One more thing that didn’t bear thinking long about. “Have you ever heard of a ‘Step Forward Project’?” she asked, carrying the full dustpan back to the kitchen trash can.

“Everyone with a conspiracy nut in the family has heard of that,” Bernie snorted. “It’s Washington’s worst kept secret and a complete myth. As bogus as Area 51. What the military wants to do and what they can do are two different things.”

“Right.” She heard Bernie’s fingers on his racing across his keyboard.

“Growing a super-soldier is pure science fiction.” He paused. “I found it. I’m sending you the link. Your senator stopped funding the preliminary studies three years ago.”

“You’re sure?” That was about the time Larimore’s daughter had been testifying. When she was under the protection of John Noble. If Amelia’s contact ever answered her – assuming he or she was alive
to
answer – she might get some guidance on how to run down more details.

“That’s why I sent the link,” he said. “You don’t trust anyone at face value.”

“And who taught me that?”

“Ha ha.” He sucked in a breath and she knew he was lighting a cigar.

“Sylvia will tell your wife.”

“If my wife complains I’ll run an ad and put Plato up for adoption.”

It would only be an improvement as far as Amelia was concerned. “Then you’ll have to hire a good divorce attorney.”

Bernie grunted. “Polish that draft and hit send.”

“Right.” Her boss was ready to hang up, but John wasn’t back yet. “I’m just running down one more thing, but it can wait for the next part of the series if necessary.”

“I’m not promising you I’ll print it.”

“You never do.”

“And you’re a better reporter because of it.”

He sure liked to think so the way he gave her trouble every time. “I’m a better reporter because I’m not afraid of cowardly bullies like Larimore.”

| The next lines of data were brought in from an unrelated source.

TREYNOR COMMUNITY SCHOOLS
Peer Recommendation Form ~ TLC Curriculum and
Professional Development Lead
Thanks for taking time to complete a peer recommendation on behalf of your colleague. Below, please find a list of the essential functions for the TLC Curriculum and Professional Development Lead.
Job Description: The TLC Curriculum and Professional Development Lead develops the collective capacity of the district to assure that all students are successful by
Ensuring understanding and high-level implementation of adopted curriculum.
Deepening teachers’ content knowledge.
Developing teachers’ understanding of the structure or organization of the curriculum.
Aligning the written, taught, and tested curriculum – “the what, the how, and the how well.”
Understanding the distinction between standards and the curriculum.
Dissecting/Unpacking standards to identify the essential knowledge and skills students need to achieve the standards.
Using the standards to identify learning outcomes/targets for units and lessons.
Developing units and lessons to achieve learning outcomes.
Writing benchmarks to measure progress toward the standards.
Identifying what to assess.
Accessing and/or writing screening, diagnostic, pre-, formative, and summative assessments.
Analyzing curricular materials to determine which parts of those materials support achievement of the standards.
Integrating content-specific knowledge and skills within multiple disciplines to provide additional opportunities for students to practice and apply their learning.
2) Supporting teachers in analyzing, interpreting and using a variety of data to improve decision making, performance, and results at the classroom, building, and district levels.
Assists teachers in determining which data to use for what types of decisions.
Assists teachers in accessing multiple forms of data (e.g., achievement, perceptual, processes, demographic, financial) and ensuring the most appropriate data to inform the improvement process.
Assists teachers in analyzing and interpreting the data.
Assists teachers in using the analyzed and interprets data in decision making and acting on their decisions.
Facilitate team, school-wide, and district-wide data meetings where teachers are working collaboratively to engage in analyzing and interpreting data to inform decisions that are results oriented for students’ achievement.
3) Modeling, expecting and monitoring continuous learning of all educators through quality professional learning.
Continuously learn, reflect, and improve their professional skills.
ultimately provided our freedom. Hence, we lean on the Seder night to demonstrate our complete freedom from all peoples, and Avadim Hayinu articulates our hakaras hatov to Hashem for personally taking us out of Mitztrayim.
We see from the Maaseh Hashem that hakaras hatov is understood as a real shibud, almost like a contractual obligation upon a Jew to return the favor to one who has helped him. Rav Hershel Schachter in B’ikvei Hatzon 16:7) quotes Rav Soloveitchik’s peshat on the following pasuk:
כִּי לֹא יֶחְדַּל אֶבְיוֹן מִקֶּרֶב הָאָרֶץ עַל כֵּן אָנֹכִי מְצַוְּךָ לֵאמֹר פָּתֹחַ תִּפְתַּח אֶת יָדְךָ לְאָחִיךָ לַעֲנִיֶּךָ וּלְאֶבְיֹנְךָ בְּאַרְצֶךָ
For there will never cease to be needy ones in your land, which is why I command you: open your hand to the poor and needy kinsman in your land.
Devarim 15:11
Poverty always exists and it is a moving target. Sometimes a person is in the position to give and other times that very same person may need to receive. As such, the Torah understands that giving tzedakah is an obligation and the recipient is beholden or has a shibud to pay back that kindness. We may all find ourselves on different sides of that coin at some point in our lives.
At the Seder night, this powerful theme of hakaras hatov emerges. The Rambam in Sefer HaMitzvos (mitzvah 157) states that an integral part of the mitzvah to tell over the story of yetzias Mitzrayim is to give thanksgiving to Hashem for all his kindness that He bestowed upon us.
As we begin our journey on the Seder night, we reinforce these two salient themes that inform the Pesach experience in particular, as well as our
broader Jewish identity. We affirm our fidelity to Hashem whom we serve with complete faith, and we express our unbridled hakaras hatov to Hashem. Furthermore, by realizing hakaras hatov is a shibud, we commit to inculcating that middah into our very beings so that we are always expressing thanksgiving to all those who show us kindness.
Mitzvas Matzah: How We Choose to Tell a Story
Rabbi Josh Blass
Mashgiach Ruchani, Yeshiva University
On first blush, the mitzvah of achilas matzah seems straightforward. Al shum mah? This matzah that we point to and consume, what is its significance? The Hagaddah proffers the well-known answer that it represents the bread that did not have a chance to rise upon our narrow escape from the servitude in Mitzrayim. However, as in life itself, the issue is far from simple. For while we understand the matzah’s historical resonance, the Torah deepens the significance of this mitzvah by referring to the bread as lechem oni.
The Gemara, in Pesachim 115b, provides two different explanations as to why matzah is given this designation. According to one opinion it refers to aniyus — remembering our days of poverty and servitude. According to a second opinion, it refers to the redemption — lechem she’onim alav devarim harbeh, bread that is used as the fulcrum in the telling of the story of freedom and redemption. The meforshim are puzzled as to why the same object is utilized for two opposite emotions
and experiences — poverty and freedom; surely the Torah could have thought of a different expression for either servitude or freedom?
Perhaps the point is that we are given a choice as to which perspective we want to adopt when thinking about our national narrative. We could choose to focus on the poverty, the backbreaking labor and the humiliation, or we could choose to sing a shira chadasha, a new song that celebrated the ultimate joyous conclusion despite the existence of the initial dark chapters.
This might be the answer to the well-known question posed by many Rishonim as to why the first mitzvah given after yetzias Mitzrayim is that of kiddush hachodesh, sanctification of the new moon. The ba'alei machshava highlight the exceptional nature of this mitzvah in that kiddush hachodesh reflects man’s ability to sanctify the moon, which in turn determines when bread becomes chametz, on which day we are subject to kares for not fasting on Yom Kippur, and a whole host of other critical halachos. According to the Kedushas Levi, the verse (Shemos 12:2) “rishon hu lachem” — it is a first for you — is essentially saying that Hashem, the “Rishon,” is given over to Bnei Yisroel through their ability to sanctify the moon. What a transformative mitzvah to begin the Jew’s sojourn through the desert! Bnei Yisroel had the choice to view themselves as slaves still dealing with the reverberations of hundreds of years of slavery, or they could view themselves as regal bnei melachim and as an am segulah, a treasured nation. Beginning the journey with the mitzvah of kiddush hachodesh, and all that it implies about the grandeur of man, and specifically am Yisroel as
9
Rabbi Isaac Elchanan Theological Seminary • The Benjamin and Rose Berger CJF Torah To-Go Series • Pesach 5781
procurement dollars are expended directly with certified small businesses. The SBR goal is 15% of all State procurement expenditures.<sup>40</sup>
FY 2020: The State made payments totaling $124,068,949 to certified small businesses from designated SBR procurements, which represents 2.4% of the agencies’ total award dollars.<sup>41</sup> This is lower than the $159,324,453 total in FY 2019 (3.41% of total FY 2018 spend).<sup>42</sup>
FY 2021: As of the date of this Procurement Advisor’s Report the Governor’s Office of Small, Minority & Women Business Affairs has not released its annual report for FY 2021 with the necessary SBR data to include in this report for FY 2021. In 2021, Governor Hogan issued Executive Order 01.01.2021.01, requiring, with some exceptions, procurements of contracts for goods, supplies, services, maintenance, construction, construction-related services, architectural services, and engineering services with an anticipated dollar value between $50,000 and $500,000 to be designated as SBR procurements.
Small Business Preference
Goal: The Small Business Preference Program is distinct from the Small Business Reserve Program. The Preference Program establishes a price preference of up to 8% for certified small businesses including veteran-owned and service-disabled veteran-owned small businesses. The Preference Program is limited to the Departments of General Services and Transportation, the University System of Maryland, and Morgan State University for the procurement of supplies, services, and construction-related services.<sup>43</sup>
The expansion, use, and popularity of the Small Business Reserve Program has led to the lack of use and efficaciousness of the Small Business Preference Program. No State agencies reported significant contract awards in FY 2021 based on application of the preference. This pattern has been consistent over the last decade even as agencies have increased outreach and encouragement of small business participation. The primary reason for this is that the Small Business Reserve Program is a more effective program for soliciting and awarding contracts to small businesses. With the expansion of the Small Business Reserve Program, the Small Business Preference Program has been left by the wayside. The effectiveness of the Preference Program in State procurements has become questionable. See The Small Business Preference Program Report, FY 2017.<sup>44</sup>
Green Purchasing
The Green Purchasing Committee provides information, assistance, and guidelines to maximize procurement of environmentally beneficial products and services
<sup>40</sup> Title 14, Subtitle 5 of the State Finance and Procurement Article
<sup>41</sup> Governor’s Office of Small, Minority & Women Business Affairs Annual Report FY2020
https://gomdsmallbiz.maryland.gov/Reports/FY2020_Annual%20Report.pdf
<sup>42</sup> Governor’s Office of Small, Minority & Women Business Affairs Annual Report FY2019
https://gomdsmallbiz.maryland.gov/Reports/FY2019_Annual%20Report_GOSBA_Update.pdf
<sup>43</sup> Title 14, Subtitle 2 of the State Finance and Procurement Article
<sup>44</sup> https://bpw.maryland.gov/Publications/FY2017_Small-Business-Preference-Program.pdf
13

While Bernie laughed in her ear, she heard the front door open and close.
Finally
. “You’ve got twenty-four hours to make a decision,” she said and disconnected the call.

Feeling hopeful, she looked up, a smile ready for John, but his face was drawn and pale.

“You okay?”

“Yeah. I just need to call the guy about the window.”

“Didn’t you have fun with your friends?”

“Friend. Singular. And no.”

She looked past him. “Is that why you didn’t invite him in?”

He shook his head. “It’s better this way, trust me.”

She already did. As Bernie’s voice echoed in her head, she realized she trusted John Noble with more than her raging attraction for a hot, sexy man. She trusted him to guard her life from Larimore’s attempts to silence her. Given half a chance, she thought she might trust him with anything. There wasn’t better evidence that she really had lost her mind.

“Have you sent your draft?”

“Not yet.”

“Do it now.”

“I don’t have authentication on every detail.”

He shrugged. “Leave something to the fact-checkers or they’ll feel useless. Can you help me get this into place first?”

She hurried forward and lifted the nearest corner, bracing it on the sill. “I hate to damage the woodwork.”